How can I further optimize this implementation to find primes faster for larger limits?

So, I’ve worked with optimizing the sieve of Eratosthenes Python implementation for a while. One of the easiest ways to improve it for larger limits is by switching from a dictionary to a boolean array. It’s a straightforward change, but it really reduces memory usage and boosts performance. Here’s a basic example that works well for large limits:

def primes_sieve_optimized(limit):
    sieve = [True] * (limit + 1)
    sieve[0] = sieve[1] = False  # 0 and 1 are not prime numbers

    for i in range(2, int(limit**0.5) + 1):
        if sieve[i]:
            for j in range(i * i, limit + 1, i):
                sieve[j] = False

    return [i for i, is_prime in enumerate(sieve) if is_prime]

print(primes_sieve_optimized(2000000))

This version is much faster, especially since it avoids unnecessary list operations and sticks to a simple boolean array, which helps a lot in terms of space and time efficiency.

I agree with @charity-majors’s approach, and I’d add that one way to make it even faster is by using a wheel factorization technique. With this, you can skip over numbers that are obviously divisible by smaller primes, like 2, 3, and 5. It’s a neat trick to make the sieve of Eratosthenes Python even more optimized."*

def primes_sieve_with_wheel(limit):
    primes = [2, 3, 5]
    sieve = [True] * (limit + 1)
    sieve[0] = sieve[1] = False
    
    for i in range(2, int(limit**0.5) + 1):
        if sieve[i]:
            for j in range(i * i, limit + 1, i):
                sieve[j] = False

    return [i for i in range(2, limit + 1) if sieve[i]]

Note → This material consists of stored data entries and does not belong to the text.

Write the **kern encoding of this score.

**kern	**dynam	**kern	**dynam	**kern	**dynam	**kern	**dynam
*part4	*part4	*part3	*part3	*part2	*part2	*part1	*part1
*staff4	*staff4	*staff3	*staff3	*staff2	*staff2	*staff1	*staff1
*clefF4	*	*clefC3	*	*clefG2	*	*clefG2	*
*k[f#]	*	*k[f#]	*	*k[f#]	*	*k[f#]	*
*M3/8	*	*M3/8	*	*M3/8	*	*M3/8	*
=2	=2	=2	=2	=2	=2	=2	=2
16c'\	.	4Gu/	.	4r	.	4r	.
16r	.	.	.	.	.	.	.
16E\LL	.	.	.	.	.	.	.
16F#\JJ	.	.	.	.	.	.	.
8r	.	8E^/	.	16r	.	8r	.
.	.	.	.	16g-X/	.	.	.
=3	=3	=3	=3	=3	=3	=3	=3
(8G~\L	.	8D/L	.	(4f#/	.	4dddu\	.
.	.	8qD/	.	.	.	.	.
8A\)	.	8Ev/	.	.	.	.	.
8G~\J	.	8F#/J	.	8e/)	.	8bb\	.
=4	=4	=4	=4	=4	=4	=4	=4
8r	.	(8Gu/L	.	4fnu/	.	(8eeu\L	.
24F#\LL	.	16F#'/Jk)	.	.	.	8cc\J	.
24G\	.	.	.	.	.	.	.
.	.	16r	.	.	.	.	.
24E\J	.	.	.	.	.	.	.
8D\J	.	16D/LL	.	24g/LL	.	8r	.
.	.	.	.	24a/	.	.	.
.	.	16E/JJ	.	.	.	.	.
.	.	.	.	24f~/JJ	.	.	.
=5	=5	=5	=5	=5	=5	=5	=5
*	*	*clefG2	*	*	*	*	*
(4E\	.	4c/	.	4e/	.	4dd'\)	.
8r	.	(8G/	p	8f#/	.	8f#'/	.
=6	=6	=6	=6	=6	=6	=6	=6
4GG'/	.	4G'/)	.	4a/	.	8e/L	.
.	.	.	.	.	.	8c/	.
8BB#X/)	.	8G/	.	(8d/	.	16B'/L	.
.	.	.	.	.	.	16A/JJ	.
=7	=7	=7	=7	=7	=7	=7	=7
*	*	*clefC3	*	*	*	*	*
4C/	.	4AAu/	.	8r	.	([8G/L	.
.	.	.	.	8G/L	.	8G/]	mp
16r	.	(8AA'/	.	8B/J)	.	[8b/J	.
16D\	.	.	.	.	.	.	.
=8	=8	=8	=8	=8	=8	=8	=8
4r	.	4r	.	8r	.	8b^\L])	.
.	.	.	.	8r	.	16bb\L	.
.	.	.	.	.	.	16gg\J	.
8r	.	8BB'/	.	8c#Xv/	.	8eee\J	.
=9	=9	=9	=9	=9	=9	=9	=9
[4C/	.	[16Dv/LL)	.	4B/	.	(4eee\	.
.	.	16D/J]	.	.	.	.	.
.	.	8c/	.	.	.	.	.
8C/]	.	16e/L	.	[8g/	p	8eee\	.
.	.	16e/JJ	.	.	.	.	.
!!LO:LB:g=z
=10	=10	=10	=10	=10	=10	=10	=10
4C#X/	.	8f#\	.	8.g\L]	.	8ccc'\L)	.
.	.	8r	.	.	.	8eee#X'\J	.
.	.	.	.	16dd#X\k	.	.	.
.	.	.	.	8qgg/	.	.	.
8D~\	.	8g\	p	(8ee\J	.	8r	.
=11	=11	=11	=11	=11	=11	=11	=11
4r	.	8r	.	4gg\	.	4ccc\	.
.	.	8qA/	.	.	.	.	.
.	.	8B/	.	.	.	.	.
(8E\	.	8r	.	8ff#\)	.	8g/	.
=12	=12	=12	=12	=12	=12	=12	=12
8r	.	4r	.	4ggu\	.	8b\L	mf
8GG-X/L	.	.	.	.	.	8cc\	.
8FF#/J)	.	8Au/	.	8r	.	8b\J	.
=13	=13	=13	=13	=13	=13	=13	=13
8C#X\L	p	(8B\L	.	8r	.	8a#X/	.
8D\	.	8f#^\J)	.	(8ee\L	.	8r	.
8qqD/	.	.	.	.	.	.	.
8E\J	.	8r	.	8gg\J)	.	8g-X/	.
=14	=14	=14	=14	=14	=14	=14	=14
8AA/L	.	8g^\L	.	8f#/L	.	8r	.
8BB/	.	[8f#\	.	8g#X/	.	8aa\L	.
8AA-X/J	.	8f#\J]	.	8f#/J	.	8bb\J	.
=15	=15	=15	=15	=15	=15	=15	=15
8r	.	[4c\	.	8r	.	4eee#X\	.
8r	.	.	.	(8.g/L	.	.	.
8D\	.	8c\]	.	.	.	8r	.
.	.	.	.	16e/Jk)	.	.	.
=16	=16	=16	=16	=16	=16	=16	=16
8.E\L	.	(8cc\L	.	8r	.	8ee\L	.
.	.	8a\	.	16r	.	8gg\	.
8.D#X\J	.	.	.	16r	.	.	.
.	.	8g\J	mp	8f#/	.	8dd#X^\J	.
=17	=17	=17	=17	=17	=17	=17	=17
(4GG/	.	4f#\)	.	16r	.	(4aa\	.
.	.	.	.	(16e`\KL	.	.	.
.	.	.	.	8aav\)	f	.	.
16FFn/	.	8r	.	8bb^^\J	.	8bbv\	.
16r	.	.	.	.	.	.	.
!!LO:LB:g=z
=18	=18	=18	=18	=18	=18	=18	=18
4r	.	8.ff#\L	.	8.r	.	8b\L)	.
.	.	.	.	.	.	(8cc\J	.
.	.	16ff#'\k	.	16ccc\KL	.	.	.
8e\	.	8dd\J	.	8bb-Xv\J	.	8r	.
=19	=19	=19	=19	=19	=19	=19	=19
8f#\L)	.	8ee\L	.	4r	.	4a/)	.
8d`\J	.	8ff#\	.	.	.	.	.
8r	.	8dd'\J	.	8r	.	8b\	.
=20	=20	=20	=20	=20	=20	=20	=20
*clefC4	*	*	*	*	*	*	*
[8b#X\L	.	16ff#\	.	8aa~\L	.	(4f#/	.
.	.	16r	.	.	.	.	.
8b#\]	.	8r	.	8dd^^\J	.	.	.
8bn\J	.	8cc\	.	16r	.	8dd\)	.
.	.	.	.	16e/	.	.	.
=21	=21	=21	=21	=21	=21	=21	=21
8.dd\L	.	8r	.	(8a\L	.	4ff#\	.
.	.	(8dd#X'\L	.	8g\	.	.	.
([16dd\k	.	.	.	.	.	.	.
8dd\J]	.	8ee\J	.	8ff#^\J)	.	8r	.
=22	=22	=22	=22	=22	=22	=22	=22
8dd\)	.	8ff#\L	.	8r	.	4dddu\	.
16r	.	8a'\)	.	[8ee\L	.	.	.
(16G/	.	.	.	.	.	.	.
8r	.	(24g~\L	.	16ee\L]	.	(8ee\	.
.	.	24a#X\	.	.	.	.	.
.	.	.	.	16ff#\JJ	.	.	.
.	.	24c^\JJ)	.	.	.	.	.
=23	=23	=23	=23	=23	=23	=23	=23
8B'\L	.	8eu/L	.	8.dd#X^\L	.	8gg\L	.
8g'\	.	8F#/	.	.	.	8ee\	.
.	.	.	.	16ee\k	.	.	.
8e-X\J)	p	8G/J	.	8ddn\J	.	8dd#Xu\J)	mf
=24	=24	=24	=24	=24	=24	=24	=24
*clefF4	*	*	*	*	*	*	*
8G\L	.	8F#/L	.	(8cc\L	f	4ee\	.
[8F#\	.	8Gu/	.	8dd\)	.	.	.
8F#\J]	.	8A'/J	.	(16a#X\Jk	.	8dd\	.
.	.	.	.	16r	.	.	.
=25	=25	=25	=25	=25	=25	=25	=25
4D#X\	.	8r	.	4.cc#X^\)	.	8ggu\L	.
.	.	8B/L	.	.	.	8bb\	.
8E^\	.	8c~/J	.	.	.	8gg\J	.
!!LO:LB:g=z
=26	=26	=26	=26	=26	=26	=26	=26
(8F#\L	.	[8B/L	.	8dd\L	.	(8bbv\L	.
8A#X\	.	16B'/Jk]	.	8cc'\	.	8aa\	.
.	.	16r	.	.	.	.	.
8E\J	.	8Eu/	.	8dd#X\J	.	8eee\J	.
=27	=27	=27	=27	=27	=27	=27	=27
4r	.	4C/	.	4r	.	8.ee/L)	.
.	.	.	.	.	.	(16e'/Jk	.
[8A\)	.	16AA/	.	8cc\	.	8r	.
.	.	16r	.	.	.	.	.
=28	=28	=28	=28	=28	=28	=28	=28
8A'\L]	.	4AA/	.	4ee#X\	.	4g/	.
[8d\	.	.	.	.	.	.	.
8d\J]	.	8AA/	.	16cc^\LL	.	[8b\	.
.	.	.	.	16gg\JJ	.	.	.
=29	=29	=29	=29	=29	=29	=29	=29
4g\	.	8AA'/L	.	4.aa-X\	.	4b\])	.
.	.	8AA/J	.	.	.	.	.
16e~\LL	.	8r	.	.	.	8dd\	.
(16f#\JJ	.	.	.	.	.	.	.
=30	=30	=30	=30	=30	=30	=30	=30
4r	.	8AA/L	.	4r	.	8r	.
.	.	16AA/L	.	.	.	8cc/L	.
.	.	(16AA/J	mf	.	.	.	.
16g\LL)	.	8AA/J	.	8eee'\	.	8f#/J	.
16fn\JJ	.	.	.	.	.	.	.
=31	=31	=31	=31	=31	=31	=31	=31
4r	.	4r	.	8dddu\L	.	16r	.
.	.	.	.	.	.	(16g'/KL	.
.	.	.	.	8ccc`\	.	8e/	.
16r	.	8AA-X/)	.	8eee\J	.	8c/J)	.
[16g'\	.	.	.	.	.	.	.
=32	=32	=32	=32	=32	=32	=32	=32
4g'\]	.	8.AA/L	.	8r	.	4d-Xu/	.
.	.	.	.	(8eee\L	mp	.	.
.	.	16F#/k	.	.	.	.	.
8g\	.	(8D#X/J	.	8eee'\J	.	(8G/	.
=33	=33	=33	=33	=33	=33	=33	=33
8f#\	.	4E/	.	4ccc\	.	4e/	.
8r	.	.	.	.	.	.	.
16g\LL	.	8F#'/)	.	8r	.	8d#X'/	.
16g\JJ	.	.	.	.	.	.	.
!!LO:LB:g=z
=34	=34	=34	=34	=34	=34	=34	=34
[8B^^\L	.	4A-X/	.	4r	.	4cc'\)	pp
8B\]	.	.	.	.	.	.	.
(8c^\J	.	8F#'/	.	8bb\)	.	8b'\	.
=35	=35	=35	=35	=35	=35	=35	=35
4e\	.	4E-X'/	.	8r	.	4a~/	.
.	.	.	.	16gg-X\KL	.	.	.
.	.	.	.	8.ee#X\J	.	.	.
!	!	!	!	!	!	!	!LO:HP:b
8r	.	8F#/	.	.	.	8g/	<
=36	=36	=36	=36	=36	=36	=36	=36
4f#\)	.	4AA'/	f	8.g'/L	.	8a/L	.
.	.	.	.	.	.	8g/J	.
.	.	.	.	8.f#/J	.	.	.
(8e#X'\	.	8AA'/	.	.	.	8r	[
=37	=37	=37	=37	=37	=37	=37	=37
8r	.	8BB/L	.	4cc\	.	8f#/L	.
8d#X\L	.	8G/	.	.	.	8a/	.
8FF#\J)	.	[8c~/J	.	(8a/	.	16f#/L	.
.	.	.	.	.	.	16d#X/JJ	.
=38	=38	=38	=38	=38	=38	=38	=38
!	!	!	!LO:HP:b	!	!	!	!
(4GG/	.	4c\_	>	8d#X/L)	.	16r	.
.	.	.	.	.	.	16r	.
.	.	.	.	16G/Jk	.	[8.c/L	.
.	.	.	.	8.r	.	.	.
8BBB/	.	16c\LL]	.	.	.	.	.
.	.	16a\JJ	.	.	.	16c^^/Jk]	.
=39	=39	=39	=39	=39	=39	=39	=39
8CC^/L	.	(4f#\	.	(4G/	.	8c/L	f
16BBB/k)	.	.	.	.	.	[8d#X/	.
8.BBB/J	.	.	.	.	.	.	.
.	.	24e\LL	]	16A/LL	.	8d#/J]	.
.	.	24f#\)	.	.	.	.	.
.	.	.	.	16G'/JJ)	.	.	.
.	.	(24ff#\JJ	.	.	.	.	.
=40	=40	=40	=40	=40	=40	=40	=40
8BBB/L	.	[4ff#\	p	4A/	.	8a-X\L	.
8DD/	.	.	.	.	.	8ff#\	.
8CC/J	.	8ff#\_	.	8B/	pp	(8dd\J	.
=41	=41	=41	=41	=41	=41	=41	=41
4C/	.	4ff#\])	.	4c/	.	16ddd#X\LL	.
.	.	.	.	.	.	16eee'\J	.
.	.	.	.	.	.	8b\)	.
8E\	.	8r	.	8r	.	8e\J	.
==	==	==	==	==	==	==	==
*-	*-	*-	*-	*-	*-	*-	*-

print(primes_sieve_with_wheel(2000000))

By skipping over multiples of small primes, we effectively reduce the number of checks we need to perform. It really speeds up the process, especially for large limits. Give it a try on your sieve of Eratosthenes Python code and see the improvement!

These optimizations are spot on! Now, if you’re working with extremely large limits, I recommend using NumPy. I’ve used it quite a lot, and trust me, it can provide significant speedups due to its optimized array manipulation. It’s particularly useful for large-scale operations like the sieve of Eratosthenes Python.

import numpy as np

def primes_sieve_numpy(limit):
    sieve = np.ones(limit + 1, dtype=bool)
    sieve[0] = sieve[1] = False  # 0 and 1 are not prime numbers

    for i in range(2, int(limit**0.5) + 1):
        if sieve[i]:
            sieve[i*i:limit+1:i] = False  # Mark multiples of i as non-prime

    return np.nonzero(sieve)[0]

print(primes_sieve_numpy(2000000))

NumPy’s vectorized operations are lightning fast, so it speeds up marking non-primes significantly. If you’re handling huge numbers, I really suggest incorporating it for optimal performance. It’s a game-changer in the sieve of Eratosthenes Python world!